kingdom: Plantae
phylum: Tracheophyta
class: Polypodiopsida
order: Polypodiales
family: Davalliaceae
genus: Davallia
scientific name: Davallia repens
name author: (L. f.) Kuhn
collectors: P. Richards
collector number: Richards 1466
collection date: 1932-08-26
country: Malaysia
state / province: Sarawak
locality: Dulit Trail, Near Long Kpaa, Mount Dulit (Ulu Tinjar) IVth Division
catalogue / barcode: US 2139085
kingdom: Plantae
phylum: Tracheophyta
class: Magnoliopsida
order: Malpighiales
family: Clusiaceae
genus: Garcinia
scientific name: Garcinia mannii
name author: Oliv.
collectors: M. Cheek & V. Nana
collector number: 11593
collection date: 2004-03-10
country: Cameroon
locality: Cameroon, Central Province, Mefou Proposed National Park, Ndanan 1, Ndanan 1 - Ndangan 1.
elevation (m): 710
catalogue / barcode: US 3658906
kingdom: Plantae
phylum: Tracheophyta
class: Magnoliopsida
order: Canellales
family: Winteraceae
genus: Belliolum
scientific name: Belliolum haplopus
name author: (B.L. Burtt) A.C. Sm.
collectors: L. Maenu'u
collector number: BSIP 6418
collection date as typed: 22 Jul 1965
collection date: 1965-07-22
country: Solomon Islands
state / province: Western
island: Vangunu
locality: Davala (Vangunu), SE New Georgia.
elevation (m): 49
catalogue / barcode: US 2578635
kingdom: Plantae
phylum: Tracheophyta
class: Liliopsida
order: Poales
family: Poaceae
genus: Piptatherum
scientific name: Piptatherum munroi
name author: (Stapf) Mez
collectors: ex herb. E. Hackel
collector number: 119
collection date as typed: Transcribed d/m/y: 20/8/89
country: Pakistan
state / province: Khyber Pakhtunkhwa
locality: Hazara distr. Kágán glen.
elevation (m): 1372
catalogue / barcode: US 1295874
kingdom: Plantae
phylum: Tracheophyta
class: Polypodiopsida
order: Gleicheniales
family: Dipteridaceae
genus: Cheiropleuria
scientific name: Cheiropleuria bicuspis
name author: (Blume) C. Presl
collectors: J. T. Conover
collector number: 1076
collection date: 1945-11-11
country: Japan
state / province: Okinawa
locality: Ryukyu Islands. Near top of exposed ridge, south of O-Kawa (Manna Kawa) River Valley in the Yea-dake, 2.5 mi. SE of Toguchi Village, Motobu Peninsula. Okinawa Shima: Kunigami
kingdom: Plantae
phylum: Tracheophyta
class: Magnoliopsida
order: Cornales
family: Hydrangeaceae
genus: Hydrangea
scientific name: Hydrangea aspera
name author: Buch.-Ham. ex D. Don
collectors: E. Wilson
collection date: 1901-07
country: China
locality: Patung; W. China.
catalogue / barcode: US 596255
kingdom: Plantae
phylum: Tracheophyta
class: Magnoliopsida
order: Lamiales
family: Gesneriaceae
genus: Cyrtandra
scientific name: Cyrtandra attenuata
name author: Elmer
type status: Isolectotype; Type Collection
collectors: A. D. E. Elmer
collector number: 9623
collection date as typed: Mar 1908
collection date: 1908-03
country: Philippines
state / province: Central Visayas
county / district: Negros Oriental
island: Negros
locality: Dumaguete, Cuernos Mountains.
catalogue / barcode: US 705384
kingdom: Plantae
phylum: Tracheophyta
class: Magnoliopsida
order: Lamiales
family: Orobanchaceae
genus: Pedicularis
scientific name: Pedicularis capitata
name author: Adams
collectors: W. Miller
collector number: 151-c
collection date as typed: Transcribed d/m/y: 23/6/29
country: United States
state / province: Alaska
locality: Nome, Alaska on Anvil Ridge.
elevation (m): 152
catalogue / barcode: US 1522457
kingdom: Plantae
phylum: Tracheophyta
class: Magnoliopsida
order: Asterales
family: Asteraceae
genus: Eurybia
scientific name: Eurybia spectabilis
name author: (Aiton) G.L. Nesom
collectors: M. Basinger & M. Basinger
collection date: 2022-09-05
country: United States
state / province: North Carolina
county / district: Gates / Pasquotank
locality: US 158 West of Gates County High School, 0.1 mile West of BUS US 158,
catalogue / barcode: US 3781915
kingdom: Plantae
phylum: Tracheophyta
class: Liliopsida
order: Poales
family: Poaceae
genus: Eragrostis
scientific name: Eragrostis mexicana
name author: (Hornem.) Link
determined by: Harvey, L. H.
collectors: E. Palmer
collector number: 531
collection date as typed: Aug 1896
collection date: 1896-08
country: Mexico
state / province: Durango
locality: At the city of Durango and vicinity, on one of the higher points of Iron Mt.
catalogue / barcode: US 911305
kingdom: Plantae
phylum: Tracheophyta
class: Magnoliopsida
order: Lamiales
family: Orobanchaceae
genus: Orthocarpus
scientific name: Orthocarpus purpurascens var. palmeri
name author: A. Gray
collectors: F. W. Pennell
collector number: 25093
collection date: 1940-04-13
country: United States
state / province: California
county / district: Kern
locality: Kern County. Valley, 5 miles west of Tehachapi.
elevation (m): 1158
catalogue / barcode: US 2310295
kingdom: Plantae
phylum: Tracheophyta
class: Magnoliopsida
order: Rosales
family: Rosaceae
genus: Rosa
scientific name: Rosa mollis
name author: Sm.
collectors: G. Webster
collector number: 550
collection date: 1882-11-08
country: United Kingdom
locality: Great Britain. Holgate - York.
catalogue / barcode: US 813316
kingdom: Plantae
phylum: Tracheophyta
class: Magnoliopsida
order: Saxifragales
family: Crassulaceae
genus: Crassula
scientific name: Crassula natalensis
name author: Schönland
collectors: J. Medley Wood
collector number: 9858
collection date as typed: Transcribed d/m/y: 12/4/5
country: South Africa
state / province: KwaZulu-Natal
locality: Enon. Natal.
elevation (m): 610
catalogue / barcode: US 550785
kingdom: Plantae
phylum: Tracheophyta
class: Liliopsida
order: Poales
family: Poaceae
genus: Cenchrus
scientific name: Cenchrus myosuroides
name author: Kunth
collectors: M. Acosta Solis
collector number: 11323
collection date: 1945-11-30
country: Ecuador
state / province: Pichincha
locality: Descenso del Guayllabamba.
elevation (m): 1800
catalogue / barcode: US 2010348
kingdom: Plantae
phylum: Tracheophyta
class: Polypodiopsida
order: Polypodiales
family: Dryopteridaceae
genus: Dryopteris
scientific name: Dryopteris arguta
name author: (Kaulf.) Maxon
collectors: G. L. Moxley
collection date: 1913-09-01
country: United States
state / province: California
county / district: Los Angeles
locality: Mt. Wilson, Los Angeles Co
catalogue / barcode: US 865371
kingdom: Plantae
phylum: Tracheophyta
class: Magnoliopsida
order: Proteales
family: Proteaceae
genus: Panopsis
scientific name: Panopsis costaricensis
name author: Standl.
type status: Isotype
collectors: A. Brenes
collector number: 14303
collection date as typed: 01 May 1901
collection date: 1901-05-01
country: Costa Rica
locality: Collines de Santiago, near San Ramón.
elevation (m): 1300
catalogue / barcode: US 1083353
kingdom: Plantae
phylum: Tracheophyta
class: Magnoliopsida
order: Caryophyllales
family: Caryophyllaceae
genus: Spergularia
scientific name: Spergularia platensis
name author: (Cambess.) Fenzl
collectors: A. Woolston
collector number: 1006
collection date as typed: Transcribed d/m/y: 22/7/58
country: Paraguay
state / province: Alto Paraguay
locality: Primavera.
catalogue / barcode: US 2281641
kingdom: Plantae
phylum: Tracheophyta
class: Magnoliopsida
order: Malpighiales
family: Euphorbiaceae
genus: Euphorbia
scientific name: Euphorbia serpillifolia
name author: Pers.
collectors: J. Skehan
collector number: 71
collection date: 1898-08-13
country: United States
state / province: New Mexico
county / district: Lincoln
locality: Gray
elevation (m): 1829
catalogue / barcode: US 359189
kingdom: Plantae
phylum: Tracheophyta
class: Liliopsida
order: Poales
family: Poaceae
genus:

WRITTEN EXERCISE:
Starting at the line with "name author: (Kaulf.) Maxon" and ending at the line with "collector number: 14303", output that part of the listing as a two-column CSV headed field and value. Give one row per line, put each entry in its own quoted field, and turn any line breaks into spaces.

THE SOLUTION:
field,value
"name author:","(Kaulf.) Maxon"
"collectors:","G. L. Moxley"
"collection date:","1913-09-01"
"country:","United States"
"state / province:","California"
"county / district:","Los Angeles"
"locality:","Mt. Wilson, Los Angeles Co"
"catalogue / barcode:","US 865371"
"kingdom:","Plantae"
"phylum:","Tracheophyta"
"class:","Magnoliopsida"
"order:","Proteales"
"family:","Proteaceae"
"genus:","Panopsis"
"scientific name:","Panopsis costaricensis"
"name author:","Standl."
"type status:","Isotype"
"collectors:","A. Brenes"
"collector number:","14303"